'Cytherea,' she said, 'listen to me before I die.

'A long time ago--more than thirty years ago--a young girl of seventeen was cruelly betrayed by her cousin, a wild officer of six-and-twenty. He went to India, and died.

'One night when that miserable girl had just arrived home with her parents from Germany, where her baby had been born, she took all the money she possessed, pinned it on her infant's bosom, together with a letter, stating, among other things, what she wished the child's Christian name to be; wrapped up the little thing, and walked with it to Clapham. Here, in a retired street, she selected a house.

She placed the child on the doorstep and knocked at the door, then ran away and watched. They took it up and carried it indoors.

'Now that her poor baby was gone, the girl blamed herself bitterly for cruelty towards it, and wished she had adopted her parents' counsel to secretly hire a nurse. She longed to see it. She didn't know what to do. She wrote in an assumed name to the woman who had taken it in, and asked her to meet the writer with the infant at certain places she named. These were hotels or coffee-houses in Chelsea, Pimlico, or Hammersmith. The woman, being well paid, always came, and asked no questions. At one meeting--at an inn in Hammersmith--she made her appearance without the child, and told the girl it was so ill that it would not live through the night. The news, and fatigue, brought on a fainting-fit . . .' Miss Aldclyffe's sobs choked her utterance, and she became painfully agitated. Cytherea, pale and amazed at what she heard, wept for her, bent over her, and begged her not to go on speaking.

'Yes--I must,' she cried, between her sobs. 'I will--I must go on!

And I must tell yet more plainly! . . . you must hear it before I am gone, Cytherea.' The sympathizing and astonished girl sat down again.

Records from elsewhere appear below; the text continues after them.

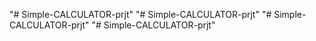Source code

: "# Simple-CALCULATOR-prjt" 
"# Simple-CALCULATOR-prjt" 
"# Simple-CALCULATOR-prjt" 
"# Simple-CALCULATOR-prjt" 
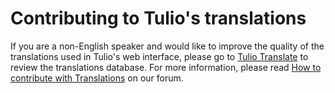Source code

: # Contributing to Tulio's translations

If you are a non-English speaker and would like to improve the quality of the translations used in Tulio's web interface, please go to [Tulio Translate](https://translate.tuliocp.com/) to review the translations database. For more information, please read [How to contribute with Translations](https://forum.tuliocp.com/t/how-to-contribute-with-translations/1664) on our forum.
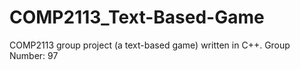 # COMP2113_Text-Based-Game
COMP2113 group project (a text-based game) written in C++.
Group Number: 97
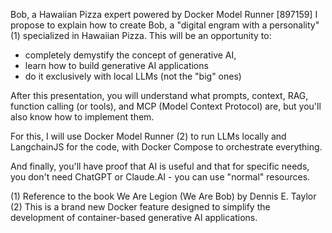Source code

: Bob, a Hawaiian Pizza expert powered by Docker Model Runner [897159]
I propose to explain how to create Bob, a "digital engram with a personality" (1) specialized in Hawaiian Pizza. This will be an opportunity to:

- completely demystify the concept of generative AI,
- learn how to build generative AI applications
- do it exclusively with local LLMs (not the "big" ones)

After this presentation, you will understand what prompts, context, RAG, function calling (or tools), and MCP (Model Context Protocol) are, but you'll also know how to implement them.

For this, I will use Docker Model Runner (2) to run LLMs locally and LangchainJS for the code, with Docker Compose to orchestrate everything.

And finally, you'll have proof that AI is useful and that for specific needs, you don't need ChatGPT or Claude.AI - you can use "normal" resources.

(1) Reference to the book We Are Legion (We Are Bob) by Dennis E. Taylor
(2) This is a brand new Docker feature designed to simplify the development of container-based generative AI applications.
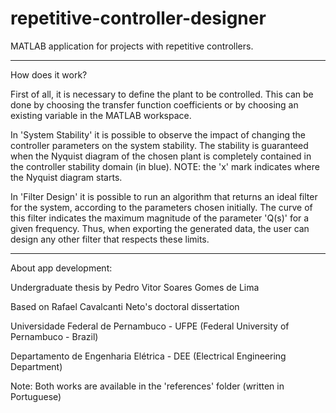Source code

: # repetitive-controller-designer
MATLAB application for projects with repetitive controllers.

-------------------------------------------------------------------------------------------------------------------------------------------

How does it work?

First of all, it is necessary to define the plant to be controlled. This can be done by choosing the transfer function coefficients or by choosing an existing variable in the MATLAB workspace. 

In 'System Stability' it is possible to observe the impact of changing the controller parameters on the system stability. The stability is guaranteed when the Nyquist diagram of the chosen plant is completely contained in the controller stability domain (in blue). NOTE: the 'x' mark indicates where the Nyquist diagram starts.

In 'Filter Design' it is possible to run an algorithm that returns an ideal filter for the system, according to the parameters chosen initially. The curve of this filter indicates the maximum magnitude of the  parameter 'Q(s)' for a given frequency. Thus, when exporting the generated data, the user can design any other filter that respects these limits.

-------------------------------------------------------------------------------------------------------------------------------------------

About app development:

Undergraduate thesis by Pedro Vitor Soares Gomes de Lima

Based on Rafael Cavalcanti Neto's doctoral dissertation

Universidade Federal de Pernambuco - UFPE (Federal University of Pernambuco - Brazil)

Departamento de Engenharia Elétrica - DEE (Electrical Engineering Department)

Note: Both works are available in the 'references' folder (written in Portuguese)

'The name of the woman who had taken the child was _Manston_. She was the widow of a schoolmaster. She said she had adopted the child of a relation.

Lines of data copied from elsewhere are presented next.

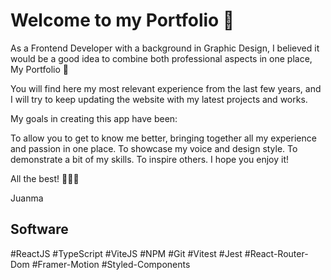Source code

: # Welcome to my Portfolio 👋

As a Frontend Developer with a background in Graphic Design, I believed it would be a good idea to combine both professional aspects in one place, My Portfolio 🤳

You will find here my most relevant experience from the last few years, and I will try to keep updating the website with my latest projects and works.

My goals in creating this app have been:

To allow you to get to know me better, bringing together all my experience and passion in one place.
To showcase my voice and design style.
To demonstrate a bit of my skills.
To inspire others.
I hope you enjoy it!

All the best! 🤜💥🤛

Juanma

## Software

#ReactJS #TypeScript #ViteJS #NPM #Git #Vitest #Jest #React-Router-Dom #Framer-Motion #Styled-Components
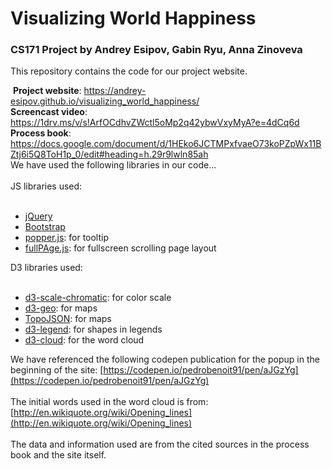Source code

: # Visualizing World Happiness
### CS171 Project by Andrey Esipov, Gabin Ryu, Anna Zinoveva  
This repository contains the code for our project website.  

​
**Project website**: https://andrey-esipov.github.io/visualizing_world_happiness/  
​
**Screencast video**: https://1drv.ms/v/s!ArfOCdhvZWctl5oMp2q42ybwVxyMyA?e=4dCq6d
​  
**Process book**: https://docs.google.com/document/d/1HEko6JCTMPxfvaeO73koPZpWx11BZtj6i5Q8ToH1p_0/edit#heading=h.29r9lwln85ah
​  
We have used the following libraries in our code...  
​  
JS libraries used:   
​
* [jQuery](https://jquery.com/)
* [Bootstrap](https://getbootstrap.com/)
* [popper.js](https://popper.js.org/): for tooltip
* [fullPAge.js](https://alvarotrigo.com/fullPage/): for fullscreen scrolling page layout
​
  
D3 libraries used:  
​
* [d3-scale-chromatic](https://github.com/d3/d3-scale-chromatic): for color scale
* [d3-geo](https://github.com/d3/d3-geo): for maps
* [TopoJSON](https://github.com/topojson/topojson): for maps
* [d3-legend](https://d3-legend.susielu.com/): for shapes in legends
* [d3-cloud](https://github.com/jasondavies/d3-cloud): for the word cloud
​

We have referenced the following codepen publication for the popup in the beginning of the site: [https://codepen.io/pedrobenoit91/pen/aJGzYg](https://codepen.io/pedrobenoit91/pen/aJGzYg)  
​  
The initial words used in the word cloud is from: [http://en.wikiquote.org/wiki/Opening_lines](http://en.wikiquote.org/wiki/Opening_lines)  
​  
The data and information used are from the cited sources in the process book and the site itself.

'Only one man ever found out who the mother was. He was the keeper of the inn in which she fainted, and his silence she has purchased ever since.

'A twelvemonth passed--fifteen months--and the saddened girl met a man at her father's house named Graye--your father, Cytherea, then unmarried. Ah, such a man! Inexperience now perceived what it was to be loved in spirit and in truth! But it was too late. Had he known her secret he would have cast her out. She withdrew from him by an effort, and pined.